EXCERPTED RECORDS:
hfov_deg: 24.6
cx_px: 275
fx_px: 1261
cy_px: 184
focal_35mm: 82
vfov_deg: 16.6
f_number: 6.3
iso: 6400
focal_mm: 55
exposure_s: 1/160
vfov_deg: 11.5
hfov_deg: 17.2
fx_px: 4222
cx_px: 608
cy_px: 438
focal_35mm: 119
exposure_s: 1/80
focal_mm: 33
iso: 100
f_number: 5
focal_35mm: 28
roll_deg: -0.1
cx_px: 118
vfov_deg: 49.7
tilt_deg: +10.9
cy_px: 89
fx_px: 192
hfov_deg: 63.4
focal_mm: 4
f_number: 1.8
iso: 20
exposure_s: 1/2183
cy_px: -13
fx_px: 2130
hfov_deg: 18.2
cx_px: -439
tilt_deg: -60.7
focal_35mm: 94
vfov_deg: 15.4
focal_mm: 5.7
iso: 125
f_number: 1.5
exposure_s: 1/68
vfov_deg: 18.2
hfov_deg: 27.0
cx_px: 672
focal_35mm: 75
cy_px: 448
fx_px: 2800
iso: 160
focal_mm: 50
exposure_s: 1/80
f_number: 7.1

==

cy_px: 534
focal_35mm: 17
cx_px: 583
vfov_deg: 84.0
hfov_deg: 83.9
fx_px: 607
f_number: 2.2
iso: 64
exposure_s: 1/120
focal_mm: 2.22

==

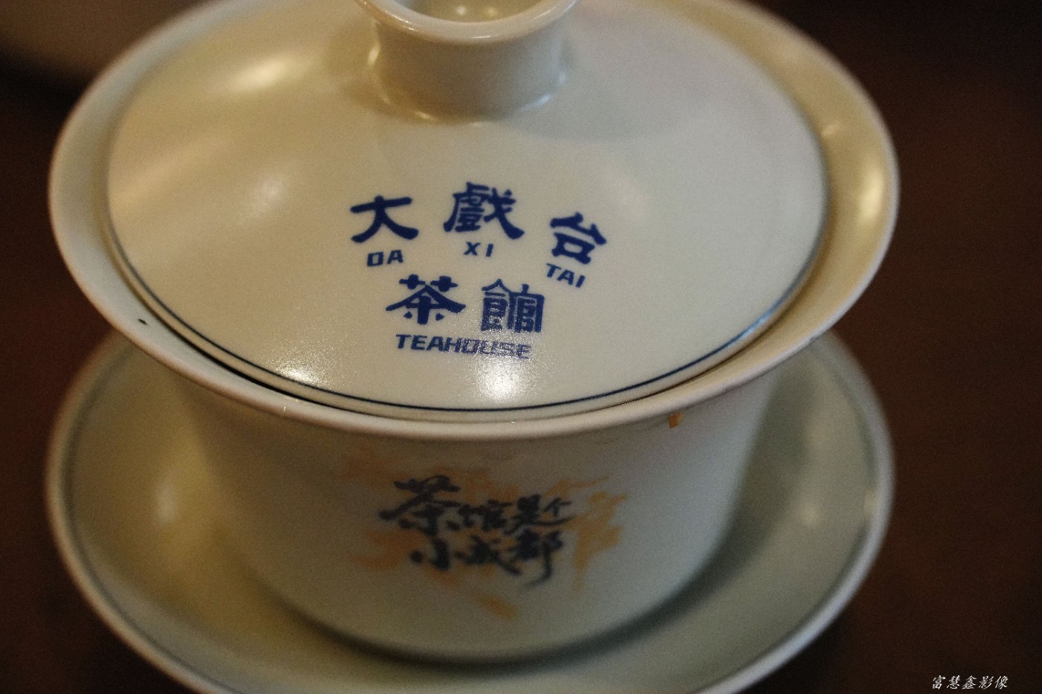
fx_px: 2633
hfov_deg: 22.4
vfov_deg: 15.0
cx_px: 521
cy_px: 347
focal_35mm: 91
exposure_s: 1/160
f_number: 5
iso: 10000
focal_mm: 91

PROBLEM:
Give back, unchanged, the run of lines in the listing above that begins at the line containing "hfov_deg: 63.4" and ends at the line containing "f_number: 7.1", both included.

PROBLEM SOLUTION:
hfov_deg: 63.4
focal_mm: 4
f_number: 1.8
iso: 20
exposure_s: 1/2183
cy_px: -13
fx_px: 2130
hfov_deg: 18.2
cx_px: -439
tilt_deg: -60.7
focal_35mm: 94
vfov_deg: 15.4
focal_mm: 5.7
iso: 125
f_number: 1.5
exposure_s: 1/68
vfov_deg: 18.2
hfov_deg: 27.0
cx_px: 672
focal_35mm: 75
cy_px: 448
fx_px: 2800
iso: 160
focal_mm: 50
exposure_s: 1/80
f_number: 7.1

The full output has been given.